-------- DATASET RECORDS --------

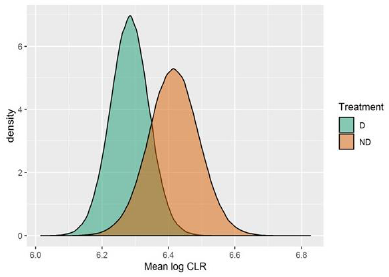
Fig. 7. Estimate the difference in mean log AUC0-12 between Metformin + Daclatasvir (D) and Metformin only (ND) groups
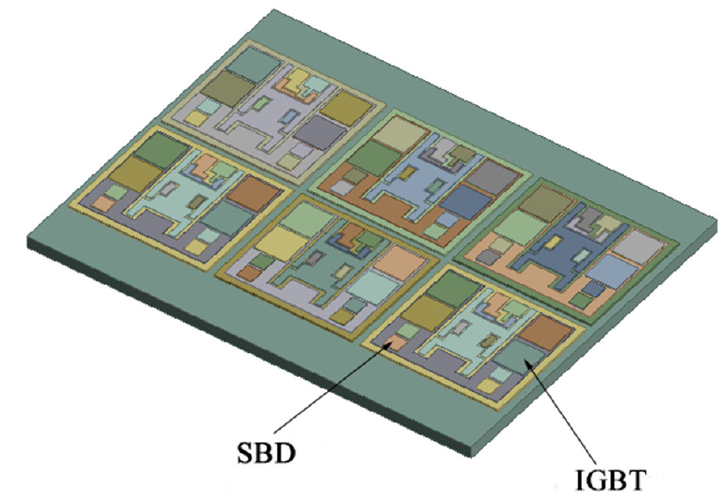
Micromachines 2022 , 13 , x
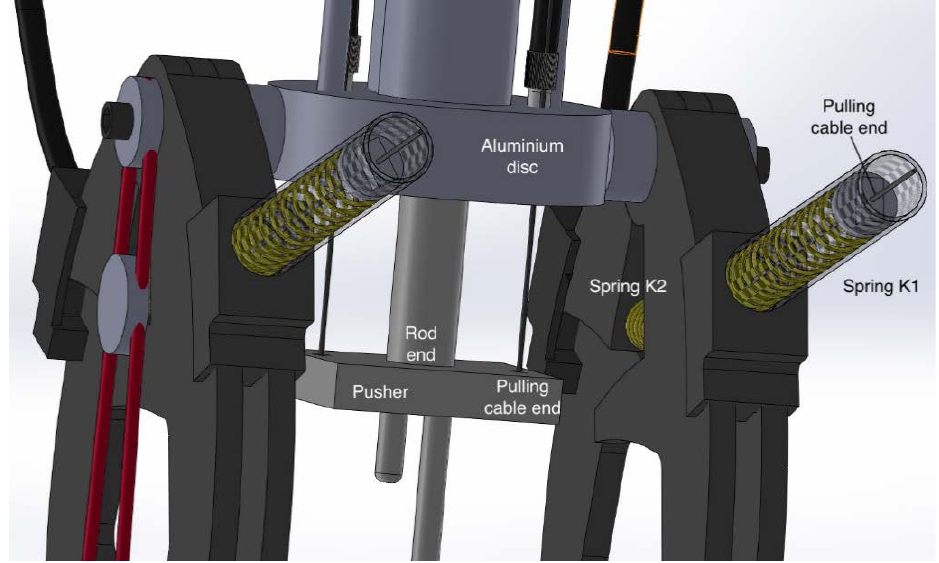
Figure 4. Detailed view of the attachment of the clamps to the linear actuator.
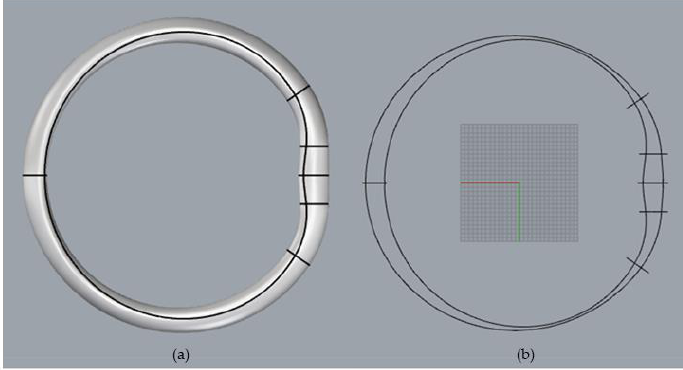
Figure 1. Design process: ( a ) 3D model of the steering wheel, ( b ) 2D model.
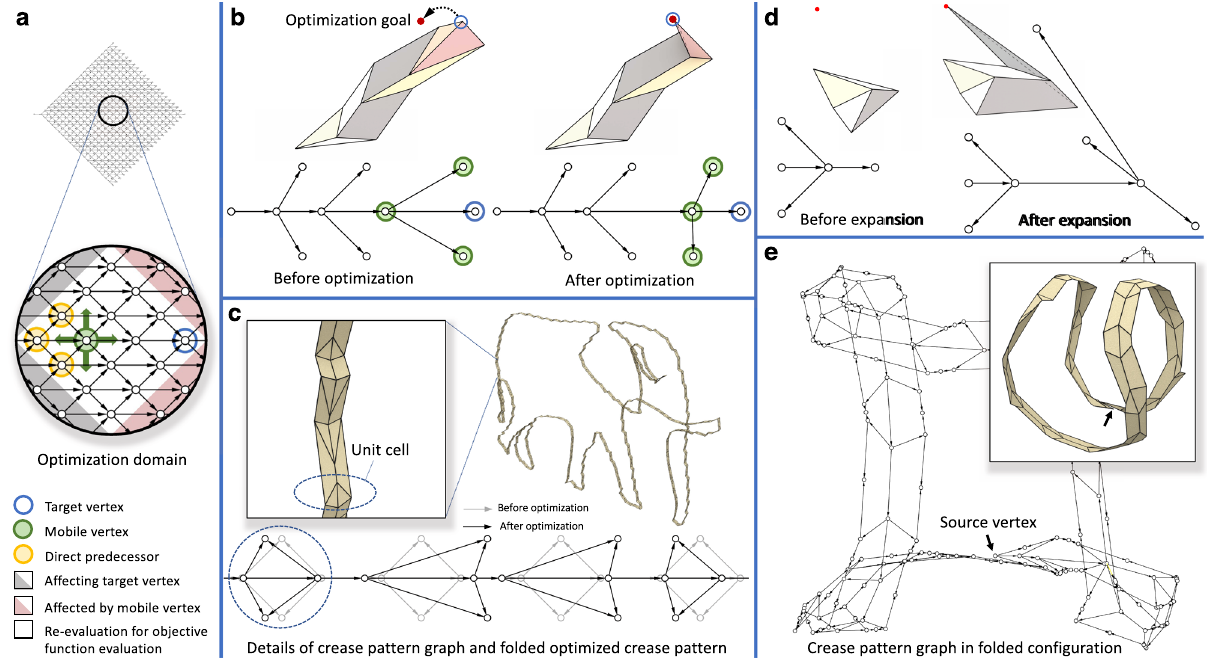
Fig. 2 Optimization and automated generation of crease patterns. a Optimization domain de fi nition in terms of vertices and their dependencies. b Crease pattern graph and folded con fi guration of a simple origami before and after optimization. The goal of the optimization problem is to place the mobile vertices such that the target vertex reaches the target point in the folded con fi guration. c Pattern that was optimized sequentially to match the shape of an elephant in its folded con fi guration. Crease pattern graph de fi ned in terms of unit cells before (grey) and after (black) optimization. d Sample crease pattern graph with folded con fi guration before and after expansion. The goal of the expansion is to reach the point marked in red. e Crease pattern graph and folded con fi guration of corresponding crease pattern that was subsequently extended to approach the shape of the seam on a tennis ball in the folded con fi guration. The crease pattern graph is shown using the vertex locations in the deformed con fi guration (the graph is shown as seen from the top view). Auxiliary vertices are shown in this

--------

=== EXERCISE ===
Set the entries down again exactly. Do not include the images.

=== RESULT OF THE TASK ===
Fig. 7. Estimate the difference in mean log AUC0-12 between Metformin + Daclatasvir (D) and Metformin only (ND) groups
Micromachines 2022 , 13 , x
Figure 4. Detailed view of the attachment of the clamps to the linear actuator.
Figure 1. Design process: ( a ) 3D model of the steering wheel, ( b ) 2D model.
Fig. 2 Optimization and automated generation of crease patterns. a Optimization domain de fi nition in terms of vertices and their dependencies. b Crease pattern graph and folded con fi guration of a simple origami before and after optimization. The goal of the optimization problem is to place the mobile vertices such that the target vertex reaches the target point in the folded con fi guration. c Pattern that was optimized sequentially to match the shape of an elephant in its folded con fi guration. Crease pattern graph de fi ned in terms of unit cells before (grey) and after (black) optimization. d Sample crease pattern graph with folded con fi guration before and after expansion. The goal of the expansion is to reach the point marked in red. e Crease pattern graph and folded con fi guration of corresponding crease pattern that was subsequently extended to approach the shape of the seam on a tennis ball in the folded con fi guration. The crease pattern graph is shown using the vertex locations in the deformed con fi guration (the graph is shown as seen from the top view). Auxiliary vertices are shown in this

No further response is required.